Recorded data
•••••
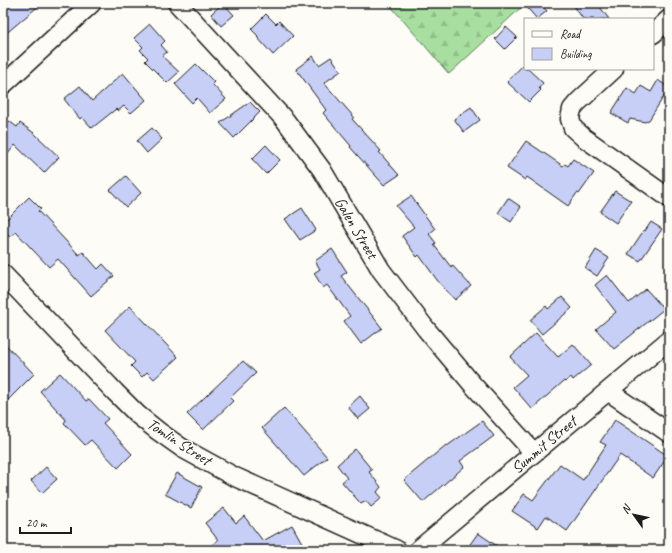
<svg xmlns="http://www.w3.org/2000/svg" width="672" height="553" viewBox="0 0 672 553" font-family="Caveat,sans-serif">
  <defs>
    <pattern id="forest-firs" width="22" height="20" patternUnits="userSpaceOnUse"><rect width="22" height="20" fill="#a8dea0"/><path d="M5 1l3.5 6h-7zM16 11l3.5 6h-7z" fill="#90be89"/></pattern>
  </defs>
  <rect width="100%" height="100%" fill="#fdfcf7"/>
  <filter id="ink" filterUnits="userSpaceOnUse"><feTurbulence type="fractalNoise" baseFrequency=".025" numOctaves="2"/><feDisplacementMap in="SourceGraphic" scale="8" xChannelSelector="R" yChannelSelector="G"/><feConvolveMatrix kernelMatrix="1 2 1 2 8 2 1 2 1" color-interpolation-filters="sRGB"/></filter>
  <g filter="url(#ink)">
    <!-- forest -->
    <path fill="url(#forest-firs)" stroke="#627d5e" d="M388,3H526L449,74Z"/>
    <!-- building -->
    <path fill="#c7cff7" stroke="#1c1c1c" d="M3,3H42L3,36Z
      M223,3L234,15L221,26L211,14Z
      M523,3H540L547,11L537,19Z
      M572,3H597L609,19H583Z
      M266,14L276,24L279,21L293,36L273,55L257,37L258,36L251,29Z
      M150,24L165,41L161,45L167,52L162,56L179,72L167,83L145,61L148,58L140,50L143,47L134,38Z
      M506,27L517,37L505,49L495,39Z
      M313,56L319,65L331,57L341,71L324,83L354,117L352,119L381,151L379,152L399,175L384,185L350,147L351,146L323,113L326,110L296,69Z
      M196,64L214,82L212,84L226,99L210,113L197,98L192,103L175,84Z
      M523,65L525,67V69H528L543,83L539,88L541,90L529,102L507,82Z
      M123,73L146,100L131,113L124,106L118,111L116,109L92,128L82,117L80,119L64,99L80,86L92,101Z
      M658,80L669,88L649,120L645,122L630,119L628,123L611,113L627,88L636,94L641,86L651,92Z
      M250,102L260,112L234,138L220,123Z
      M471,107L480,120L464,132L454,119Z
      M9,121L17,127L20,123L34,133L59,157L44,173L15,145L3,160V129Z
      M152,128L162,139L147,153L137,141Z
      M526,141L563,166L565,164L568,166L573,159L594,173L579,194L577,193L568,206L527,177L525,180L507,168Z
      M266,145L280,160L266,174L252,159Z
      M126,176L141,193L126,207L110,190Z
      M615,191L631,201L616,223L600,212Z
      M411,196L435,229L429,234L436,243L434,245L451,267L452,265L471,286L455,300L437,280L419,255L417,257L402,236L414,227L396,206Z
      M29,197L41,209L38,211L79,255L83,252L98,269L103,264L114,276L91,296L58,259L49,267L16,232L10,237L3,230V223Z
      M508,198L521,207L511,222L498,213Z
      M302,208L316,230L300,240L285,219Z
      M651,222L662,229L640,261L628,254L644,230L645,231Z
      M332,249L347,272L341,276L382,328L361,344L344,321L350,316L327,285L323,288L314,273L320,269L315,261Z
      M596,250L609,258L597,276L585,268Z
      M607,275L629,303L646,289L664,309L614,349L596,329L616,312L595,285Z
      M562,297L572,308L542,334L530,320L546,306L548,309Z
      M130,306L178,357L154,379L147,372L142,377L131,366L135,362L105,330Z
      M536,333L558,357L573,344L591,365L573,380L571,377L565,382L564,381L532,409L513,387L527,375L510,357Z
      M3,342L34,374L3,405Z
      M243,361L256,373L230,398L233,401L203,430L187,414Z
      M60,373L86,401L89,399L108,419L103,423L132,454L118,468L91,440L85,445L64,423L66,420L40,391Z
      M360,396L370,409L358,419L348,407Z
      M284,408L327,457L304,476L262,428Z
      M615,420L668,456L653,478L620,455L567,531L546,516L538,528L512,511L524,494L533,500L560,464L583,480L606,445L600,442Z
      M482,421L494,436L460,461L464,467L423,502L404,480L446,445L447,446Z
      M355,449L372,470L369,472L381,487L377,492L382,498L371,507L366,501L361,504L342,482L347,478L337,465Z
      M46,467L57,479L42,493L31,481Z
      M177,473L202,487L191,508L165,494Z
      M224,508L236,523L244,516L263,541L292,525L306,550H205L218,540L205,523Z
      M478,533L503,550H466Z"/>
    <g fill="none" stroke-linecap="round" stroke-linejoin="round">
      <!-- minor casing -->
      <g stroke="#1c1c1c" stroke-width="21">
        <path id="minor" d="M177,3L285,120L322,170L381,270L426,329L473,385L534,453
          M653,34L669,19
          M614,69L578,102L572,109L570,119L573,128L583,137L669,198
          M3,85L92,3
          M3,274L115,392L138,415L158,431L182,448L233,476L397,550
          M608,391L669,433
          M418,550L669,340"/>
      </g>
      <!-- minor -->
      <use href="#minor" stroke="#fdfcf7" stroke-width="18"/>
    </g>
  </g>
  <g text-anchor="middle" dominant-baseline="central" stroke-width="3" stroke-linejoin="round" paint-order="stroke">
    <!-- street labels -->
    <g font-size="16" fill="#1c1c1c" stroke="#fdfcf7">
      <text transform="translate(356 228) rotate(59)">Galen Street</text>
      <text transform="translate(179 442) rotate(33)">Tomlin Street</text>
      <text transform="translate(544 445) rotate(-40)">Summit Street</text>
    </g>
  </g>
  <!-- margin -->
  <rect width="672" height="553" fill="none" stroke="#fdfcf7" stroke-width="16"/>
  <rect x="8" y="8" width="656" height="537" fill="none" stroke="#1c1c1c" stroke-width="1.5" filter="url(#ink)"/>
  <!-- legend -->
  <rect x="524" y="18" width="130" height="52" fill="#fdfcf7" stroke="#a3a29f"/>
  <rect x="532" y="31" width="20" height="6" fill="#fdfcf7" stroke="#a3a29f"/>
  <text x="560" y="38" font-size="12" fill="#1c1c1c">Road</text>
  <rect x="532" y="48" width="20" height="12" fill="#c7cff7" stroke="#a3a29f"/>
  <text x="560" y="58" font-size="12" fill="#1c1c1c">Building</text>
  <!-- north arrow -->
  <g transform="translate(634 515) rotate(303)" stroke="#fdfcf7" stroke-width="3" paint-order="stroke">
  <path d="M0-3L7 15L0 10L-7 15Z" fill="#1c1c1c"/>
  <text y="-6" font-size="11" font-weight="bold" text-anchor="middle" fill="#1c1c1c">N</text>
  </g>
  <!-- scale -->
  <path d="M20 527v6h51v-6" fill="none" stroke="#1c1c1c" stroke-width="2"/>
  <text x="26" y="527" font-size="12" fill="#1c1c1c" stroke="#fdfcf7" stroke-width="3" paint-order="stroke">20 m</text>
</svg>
•••••
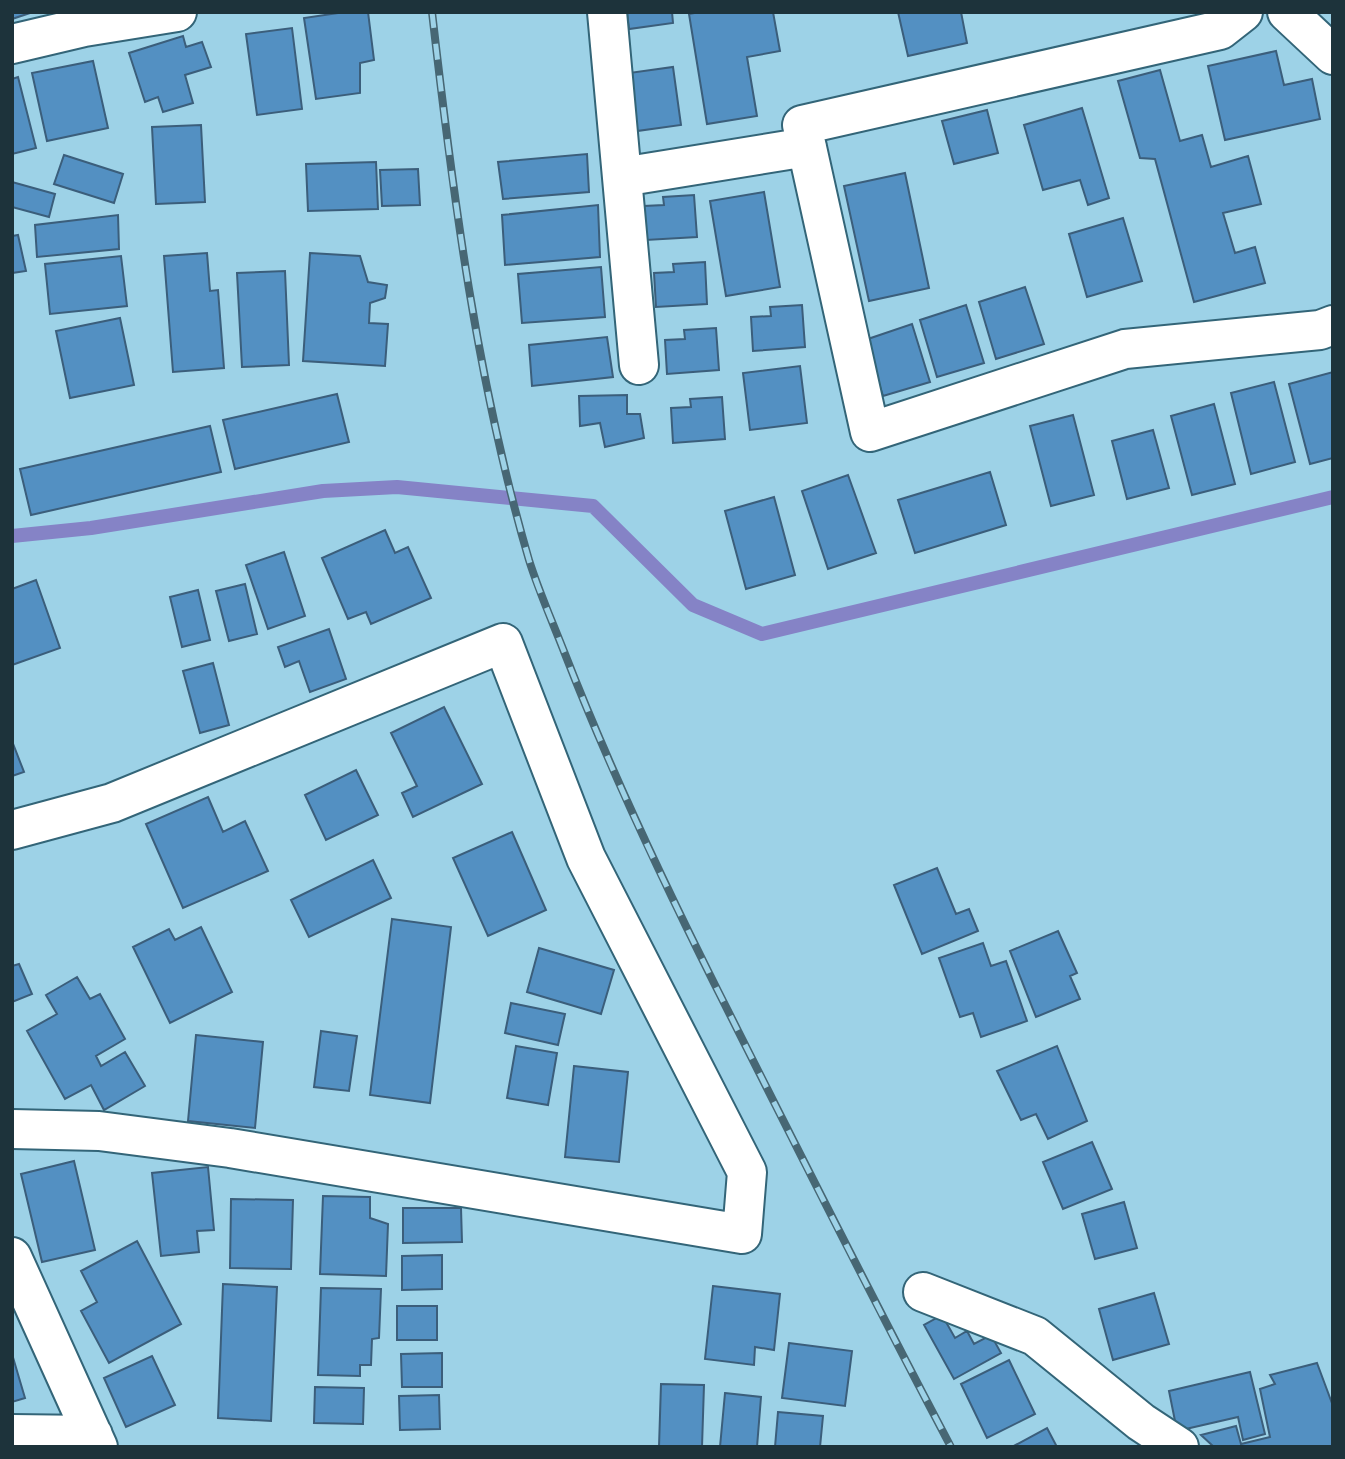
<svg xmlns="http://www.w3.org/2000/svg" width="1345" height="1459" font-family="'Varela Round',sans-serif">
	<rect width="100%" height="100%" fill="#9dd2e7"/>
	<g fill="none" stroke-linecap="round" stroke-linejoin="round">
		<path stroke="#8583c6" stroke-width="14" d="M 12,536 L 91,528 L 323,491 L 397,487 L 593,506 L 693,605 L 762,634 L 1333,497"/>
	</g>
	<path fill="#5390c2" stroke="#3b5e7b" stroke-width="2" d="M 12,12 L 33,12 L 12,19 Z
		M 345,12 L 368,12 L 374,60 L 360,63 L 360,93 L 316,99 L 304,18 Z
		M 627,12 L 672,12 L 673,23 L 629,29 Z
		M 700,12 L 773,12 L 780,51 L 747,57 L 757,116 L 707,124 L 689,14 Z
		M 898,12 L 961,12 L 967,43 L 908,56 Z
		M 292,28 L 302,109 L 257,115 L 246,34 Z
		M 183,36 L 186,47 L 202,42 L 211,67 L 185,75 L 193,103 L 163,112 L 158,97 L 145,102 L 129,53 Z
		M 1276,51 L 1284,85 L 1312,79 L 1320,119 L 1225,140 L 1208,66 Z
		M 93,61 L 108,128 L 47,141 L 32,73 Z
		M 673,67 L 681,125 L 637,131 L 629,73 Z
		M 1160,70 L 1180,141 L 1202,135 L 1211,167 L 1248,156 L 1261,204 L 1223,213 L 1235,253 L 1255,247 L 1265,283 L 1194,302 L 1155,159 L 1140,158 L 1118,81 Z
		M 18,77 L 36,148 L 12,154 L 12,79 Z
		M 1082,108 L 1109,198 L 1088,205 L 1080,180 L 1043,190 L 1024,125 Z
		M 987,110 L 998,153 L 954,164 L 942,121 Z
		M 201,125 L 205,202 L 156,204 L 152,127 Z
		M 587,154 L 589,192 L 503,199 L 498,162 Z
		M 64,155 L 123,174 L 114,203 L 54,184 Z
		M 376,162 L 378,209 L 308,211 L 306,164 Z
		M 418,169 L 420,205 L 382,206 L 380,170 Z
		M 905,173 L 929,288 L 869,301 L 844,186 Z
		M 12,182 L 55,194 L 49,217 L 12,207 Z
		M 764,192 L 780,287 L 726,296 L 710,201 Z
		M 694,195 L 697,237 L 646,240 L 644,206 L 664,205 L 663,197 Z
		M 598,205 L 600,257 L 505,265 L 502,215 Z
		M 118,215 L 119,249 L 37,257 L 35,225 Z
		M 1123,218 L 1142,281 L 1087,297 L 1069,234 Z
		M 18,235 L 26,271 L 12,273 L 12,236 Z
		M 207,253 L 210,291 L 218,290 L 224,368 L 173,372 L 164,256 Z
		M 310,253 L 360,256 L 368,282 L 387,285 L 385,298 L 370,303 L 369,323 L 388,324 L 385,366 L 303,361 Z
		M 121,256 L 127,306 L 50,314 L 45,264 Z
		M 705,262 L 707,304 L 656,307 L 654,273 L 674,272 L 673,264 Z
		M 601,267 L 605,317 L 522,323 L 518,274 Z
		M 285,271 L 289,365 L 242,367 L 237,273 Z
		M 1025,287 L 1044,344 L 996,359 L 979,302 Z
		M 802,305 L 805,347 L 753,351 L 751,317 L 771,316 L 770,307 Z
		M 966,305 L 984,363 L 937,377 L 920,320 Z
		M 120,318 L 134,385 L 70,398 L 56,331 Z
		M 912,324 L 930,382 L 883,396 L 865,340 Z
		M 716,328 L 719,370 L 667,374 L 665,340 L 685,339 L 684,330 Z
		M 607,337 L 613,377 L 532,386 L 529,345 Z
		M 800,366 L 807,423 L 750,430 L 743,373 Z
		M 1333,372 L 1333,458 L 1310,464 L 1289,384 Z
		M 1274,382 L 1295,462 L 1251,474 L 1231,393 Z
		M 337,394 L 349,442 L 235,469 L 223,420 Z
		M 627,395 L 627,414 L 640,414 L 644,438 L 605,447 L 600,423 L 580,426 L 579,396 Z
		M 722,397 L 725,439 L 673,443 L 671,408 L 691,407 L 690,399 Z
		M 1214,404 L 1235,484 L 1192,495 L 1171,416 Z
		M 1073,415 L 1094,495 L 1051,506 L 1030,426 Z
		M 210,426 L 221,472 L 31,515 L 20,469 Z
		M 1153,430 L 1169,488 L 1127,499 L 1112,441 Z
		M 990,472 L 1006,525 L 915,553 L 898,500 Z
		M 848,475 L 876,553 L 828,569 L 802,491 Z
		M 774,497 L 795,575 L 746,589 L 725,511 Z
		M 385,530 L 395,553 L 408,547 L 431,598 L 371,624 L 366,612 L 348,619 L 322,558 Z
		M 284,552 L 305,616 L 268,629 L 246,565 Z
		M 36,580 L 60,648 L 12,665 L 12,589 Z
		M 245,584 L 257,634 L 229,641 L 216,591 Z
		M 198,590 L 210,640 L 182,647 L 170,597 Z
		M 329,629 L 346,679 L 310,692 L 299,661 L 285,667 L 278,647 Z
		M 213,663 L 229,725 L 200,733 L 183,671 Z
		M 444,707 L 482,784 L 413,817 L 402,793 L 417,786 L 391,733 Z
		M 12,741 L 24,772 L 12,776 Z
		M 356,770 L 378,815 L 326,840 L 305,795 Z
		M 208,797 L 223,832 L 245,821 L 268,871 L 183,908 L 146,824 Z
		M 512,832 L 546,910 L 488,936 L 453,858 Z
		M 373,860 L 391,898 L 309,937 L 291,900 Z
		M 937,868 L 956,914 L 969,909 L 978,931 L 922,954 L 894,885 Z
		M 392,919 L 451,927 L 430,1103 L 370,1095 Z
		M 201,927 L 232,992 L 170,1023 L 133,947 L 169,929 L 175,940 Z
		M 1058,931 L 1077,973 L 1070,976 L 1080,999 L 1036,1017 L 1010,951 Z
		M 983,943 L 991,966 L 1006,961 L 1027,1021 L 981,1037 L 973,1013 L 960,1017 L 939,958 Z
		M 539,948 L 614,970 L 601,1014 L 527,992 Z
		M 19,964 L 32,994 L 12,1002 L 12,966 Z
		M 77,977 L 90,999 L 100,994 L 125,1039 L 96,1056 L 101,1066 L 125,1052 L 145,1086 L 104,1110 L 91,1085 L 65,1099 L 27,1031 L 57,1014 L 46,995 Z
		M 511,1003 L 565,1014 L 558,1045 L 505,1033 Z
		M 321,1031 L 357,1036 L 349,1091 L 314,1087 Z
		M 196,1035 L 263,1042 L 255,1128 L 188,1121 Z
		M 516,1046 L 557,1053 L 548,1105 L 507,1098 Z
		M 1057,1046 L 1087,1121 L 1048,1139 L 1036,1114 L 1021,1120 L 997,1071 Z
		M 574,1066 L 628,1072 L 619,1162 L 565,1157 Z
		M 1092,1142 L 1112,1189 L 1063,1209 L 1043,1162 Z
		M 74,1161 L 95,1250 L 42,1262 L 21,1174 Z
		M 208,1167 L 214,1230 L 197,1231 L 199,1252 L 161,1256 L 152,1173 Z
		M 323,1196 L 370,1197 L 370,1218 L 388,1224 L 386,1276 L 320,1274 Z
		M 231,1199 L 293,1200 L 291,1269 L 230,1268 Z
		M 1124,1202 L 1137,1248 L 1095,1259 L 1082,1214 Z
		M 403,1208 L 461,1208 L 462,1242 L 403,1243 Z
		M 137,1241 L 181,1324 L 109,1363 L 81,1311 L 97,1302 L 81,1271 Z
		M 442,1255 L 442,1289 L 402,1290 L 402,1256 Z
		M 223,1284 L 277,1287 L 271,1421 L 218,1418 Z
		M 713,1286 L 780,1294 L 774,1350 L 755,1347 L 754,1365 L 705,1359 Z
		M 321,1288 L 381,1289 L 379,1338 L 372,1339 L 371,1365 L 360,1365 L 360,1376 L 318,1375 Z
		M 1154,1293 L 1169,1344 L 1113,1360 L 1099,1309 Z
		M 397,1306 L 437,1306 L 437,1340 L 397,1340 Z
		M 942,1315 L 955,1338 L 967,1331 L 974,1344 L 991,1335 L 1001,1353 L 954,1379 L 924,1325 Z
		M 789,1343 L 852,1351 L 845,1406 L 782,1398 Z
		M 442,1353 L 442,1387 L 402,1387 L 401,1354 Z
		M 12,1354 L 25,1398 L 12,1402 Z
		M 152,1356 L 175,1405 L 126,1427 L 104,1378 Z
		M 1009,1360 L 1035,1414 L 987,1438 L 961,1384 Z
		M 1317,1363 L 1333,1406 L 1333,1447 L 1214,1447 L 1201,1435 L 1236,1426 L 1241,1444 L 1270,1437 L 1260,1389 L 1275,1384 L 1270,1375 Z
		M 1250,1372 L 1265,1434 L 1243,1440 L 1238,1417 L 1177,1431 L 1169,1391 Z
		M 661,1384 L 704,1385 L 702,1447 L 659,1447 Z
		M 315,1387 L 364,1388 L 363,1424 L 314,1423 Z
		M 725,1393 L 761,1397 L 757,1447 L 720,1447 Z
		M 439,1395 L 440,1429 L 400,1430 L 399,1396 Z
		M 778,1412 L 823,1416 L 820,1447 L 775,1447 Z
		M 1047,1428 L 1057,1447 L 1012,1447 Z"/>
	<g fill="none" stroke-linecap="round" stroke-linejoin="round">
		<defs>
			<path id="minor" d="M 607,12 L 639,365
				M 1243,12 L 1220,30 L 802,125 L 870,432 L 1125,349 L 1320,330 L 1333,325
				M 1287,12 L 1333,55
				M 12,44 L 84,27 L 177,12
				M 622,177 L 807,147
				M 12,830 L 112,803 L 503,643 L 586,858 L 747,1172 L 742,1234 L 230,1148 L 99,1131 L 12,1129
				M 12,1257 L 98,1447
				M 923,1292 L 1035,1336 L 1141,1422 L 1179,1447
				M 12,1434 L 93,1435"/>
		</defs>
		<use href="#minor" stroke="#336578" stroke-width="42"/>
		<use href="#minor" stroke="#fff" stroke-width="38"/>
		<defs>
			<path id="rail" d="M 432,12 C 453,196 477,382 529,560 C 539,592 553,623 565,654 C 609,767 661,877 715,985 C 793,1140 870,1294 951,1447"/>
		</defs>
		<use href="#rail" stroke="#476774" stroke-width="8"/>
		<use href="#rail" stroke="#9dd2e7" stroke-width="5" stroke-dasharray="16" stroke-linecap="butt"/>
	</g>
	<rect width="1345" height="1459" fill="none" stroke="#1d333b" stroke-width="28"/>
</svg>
•••••
PROBLEM DETAILS: Find the number of lines in the data above that contain "middle". Please give that number alone.

WRITTEN RESPONSE: 2